For the most part Christians are not tempted to commit burglary or robbery, but it can be much easier for us to receive stolen goods. I remember when cable TV first came to Saltsburg in I believe the summer of 1984 (that’s the way it works in the boonies!), and in almost no time at all, probably half of my friends’ homes were receiving “free” cable as their fathers rigged the primitive boxes in order to continue to receive channels without paying for them. Now that might not have been breaking into and forcibly taking someone else’s possessions, but it was illegally receiving a service without paying for it. It was stealing plain and simple. So also when people make illegal copies of movies or download freeware that is supposed to expire after thirty days but keep setting back the date to continue to use the program after the trial period – it’s stealing.

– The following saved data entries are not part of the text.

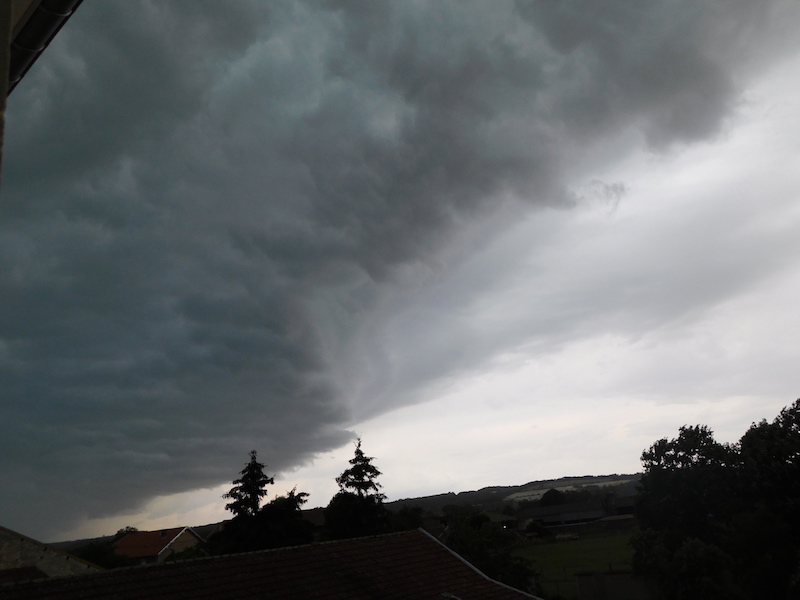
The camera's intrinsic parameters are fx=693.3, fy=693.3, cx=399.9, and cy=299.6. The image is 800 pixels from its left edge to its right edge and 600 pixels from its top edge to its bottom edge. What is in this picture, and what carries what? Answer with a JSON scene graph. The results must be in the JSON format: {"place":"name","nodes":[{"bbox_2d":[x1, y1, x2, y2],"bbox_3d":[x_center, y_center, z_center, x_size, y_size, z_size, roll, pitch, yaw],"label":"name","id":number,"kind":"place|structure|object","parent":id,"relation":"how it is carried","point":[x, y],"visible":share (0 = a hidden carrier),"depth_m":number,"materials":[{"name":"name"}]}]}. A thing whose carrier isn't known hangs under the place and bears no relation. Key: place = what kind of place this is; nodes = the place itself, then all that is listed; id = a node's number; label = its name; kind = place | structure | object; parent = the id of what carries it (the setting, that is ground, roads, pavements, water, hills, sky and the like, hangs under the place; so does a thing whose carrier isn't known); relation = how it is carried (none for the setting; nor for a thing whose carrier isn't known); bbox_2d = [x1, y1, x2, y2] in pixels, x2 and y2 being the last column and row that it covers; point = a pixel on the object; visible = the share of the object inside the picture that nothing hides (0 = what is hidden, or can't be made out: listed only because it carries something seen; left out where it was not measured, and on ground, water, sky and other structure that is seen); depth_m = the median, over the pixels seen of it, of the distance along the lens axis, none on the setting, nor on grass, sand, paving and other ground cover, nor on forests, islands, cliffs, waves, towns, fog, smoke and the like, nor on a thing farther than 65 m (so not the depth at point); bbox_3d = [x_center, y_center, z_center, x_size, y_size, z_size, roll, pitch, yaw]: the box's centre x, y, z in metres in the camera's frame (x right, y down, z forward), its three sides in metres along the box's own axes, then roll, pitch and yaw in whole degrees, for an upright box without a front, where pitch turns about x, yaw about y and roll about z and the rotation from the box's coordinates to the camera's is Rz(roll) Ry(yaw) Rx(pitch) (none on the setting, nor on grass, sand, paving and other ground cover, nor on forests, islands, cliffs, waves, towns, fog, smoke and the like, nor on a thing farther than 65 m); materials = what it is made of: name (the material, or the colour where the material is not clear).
{"place":"outdoors","nodes":[
{"label":"outdoors","id":0,"kind":"place"},
{"bbox_2d":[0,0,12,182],"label":"building","id":1,"kind":"structure","parent":0,"point":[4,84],"depth_m":3.10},
{"bbox_2d":[6,0,81,93],"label":"gutter","id":2,"kind":"object","parent":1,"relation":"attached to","point":[38,36],"visible":0.78,"depth_m":4.09,"materials":[{"name":"metal"}]},
{"bbox_2d":[0,527,101,581],"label":"stone building","id":3,"kind":"structure","parent":0,"point":[15,548],"depth_m":17.90,"materials":[{"name":"stone"}]},
{"bbox_2d":[113,526,203,565],"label":"house","id":4,"kind":"structure","parent":0,"point":[187,533],"materials":[{"name":"red tile"}]},
{"bbox_2d":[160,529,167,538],"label":"chimney","id":5,"kind":"object","parent":4,"relation":"on","point":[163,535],"visible":0.94,"depth_m":49.84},
{"bbox_2d":[1,527,538,599],"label":"tiled roof","id":6,"kind":"structure","parent":0,"point":[103,575],"depth_m":12.45,"materials":[{"name":"tile"}]},
{"bbox_2d":[440,591,460,599],"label":"skylight","id":7,"kind":"object","parent":6,"relation":"in","point":[453,597],"visible":0.86,"depth_m":14.03},
{"bbox_2d":[300,506,327,529],"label":"house","id":8,"kind":"structure","parent":0,"point":[315,518],"materials":[{"name":"brick"}]},
{"bbox_2d":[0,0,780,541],"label":"storm cloud","id":9,"kind":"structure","parent":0,"point":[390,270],"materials":[{"name":"grey"}]},
{"bbox_2d":[2,0,799,537],"label":"sky","id":10,"kind":"structure","parent":0,"point":[433,484],"materials":[{"name":"grey"}]},
{"bbox_2d":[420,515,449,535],"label":"house","id":11,"kind":"structure","parent":0,"point":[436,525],"materials":[{"name":"brick"}]},
{"bbox_2d":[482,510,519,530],"label":"building","id":12,"kind":"structure","parent":0,"point":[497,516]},
{"bbox_2d":[387,473,646,514],"label":"hill","id":13,"kind":"structure","parent":0,"point":[514,489],"materials":[{"name":"green plant"}]},
{"bbox_2d":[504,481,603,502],"label":"field","id":14,"kind":"structure","parent":0,"point":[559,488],"materials":[{"name":"plant"}]},
{"bbox_2d":[510,499,627,529],"label":"barn","id":15,"kind":"structure","parent":0,"point":[547,520],"materials":[{"name":"grey"}]},
{"bbox_2d":[518,527,638,597],"label":"grass field","id":16,"kind":"structure","parent":0,"point":[542,547],"materials":[{"name":"green plant"}]},
{"bbox_2d":[525,520,550,538],"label":"shrub","id":17,"kind":"object","parent":16,"relation":"on","point":[532,526],"visible":0.92,"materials":[{"name":"green plant"}]},
{"bbox_2d":[574,570,651,599],"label":"wall","id":18,"kind":"structure","parent":0,"point":[578,580],"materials":[{"name":"grey concrete"}]},
{"bbox_2d":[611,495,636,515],"label":"barn","id":19,"kind":"structure","parent":0,"point":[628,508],"materials":[{"name":"grey"}]},
{"label":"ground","id":20,"kind":"structure","parent":0},
{"bbox_2d":[74,540,130,568],"bbox_3d":[-16.737,15.763,38.171,4.497,4.530,4.579,-11,-18,22],"label":"tree","id":21,"kind":"object","parent":20,"relation":"on","point":[101,560],"visible":0.42,"depth_m":37.84,"materials":[{"name":"green plant"}]},
{"bbox_2d":[113,526,138,538],"label":"tree","id":22,"kind":"object","parent":20,"relation":"on","point":[131,528],"visible":0.23,"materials":[{"name":"green plant"}]},
{"bbox_2d":[167,542,211,561],"bbox_3d":[-10.461,14.212,34.514,3.398,3.781,3.760,-11,-18,22],"label":"shrub","id":23,"kind":"object","parent":20,"relation":"on","point":[178,557],"visible":0.27,"depth_m":34.37,"materials":[{"name":"green plant"}]},
{"bbox_2d":[218,450,271,553],"bbox_3d":[-9.094,14.673,41.136,5.112,11.467,5.163,-11,-18,22],"label":"conifer tree","id":24,"kind":"object","parent":20,"relation":"on","point":[259,476],"visible":0.6,"depth_m":41.25,"materials":[{"name":"plant"}]},
{"bbox_2d":[252,489,313,549],"bbox_3d":[-6.889,14.691,40.061,4.645,6.990,4.767,-11,-18,22],"label":"tree","id":25,"kind":"object","parent":20,"relation":"on","point":[280,508],"visible":0.57,"depth_m":39.46,"materials":[{"name":"green plant"}]},
{"bbox_2d":[323,436,388,541],"bbox_3d":[-2.469,14.366,42.863,5.647,12.024,5.732,-11,-18,22],"label":"conifer tree","id":26,"kind":"object","parent":20,"relation":"on","point":[366,484],"visible":0.77,"depth_m":42.63,"materials":[{"name":"plant"}]},
{"bbox_2d":[388,505,426,531],"bbox_3d":[0.452,21.196,59.879,5.163,6.633,5.458,-11,-18,22],"label":"tree","id":27,"kind":"object","parent":20,"relation":"on","point":[413,521],"visible":0.49,"depth_m":59.21,"materials":[{"name":"green plant"}]},
{"bbox_2d":[443,510,537,593],"bbox_3d":[3.628,11.799,29.246,4.826,5.522,4.979,-6,-17,9],"label":"tree","id":28,"kind":"object","parent":20,"relation":"on","point":[472,538],"visible":0.69,"depth_m":28.69,"materials":[{"name":"green plant"}]},
{"bbox_2d":[539,488,567,506],"label":"tree","id":29,"kind":"object","parent":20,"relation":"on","point":[557,496],"visible":0.61,"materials":[{"name":"green plant"}]},
{"bbox_2d":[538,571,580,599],"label":"fence","id":30,"kind":"object","parent":20,"relation":"on","point":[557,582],"visible":0.43,"depth_m":32.27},
{"bbox_2d":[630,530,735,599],"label":"shrub","id":31,"kind":"object","parent":20,"relation":"on","point":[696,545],"visible":0.9,"depth_m":22.77,"materials":[{"name":"green plant"}]},
{"bbox_2d":[631,425,744,599],"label":"tree","id":32,"kind":"object","parent":20,"relation":"on","point":[665,451],"visible":0.83,"depth_m":30.49,"materials":[{"name":"green plant"}]},
{"bbox_2d":[737,397,799,599],"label":"tree","id":33,"kind":"object","parent":20,"relation":"on","point":[756,449],"visible":0.93,"depth_m":24.16,"materials":[{"name":"green plant"}]}
]}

“Fraudulent dealing” refers to the act of stealing by means of dishonesty. We no longer deal in terms of weighing out money; the Catechism’s reference to “false weights and measures.” Likewise, “removing landmarks” is rare in non-agricultural societies, but there are many other types of injustice and unfaithfulness in contracts or in matters of trust. You probably noticed that shopping takes longer as sellers have to guard against dishonest buyers who produce and try to pass off counterfeit currency. Buyers also have to beware of dishonest sellers. I remember recently talking to a salesman about purchasing a particular piece of exercise equipment. He assured me of the savings he was giving me by quoting the item’s supposed cost at the other store, from his computer screen (which I could not see). What he did not know was that I had already looked up the price at the other store not an hour earlier and I knew he had exaggerated my potential savings by over $100! His price was lower, but he dealt fraudulently with me when he told me by how much. We need to guard against these kinds of “stealing.” May God grant that you and I so respect the rights of others that we do not in any way seek to steal from them.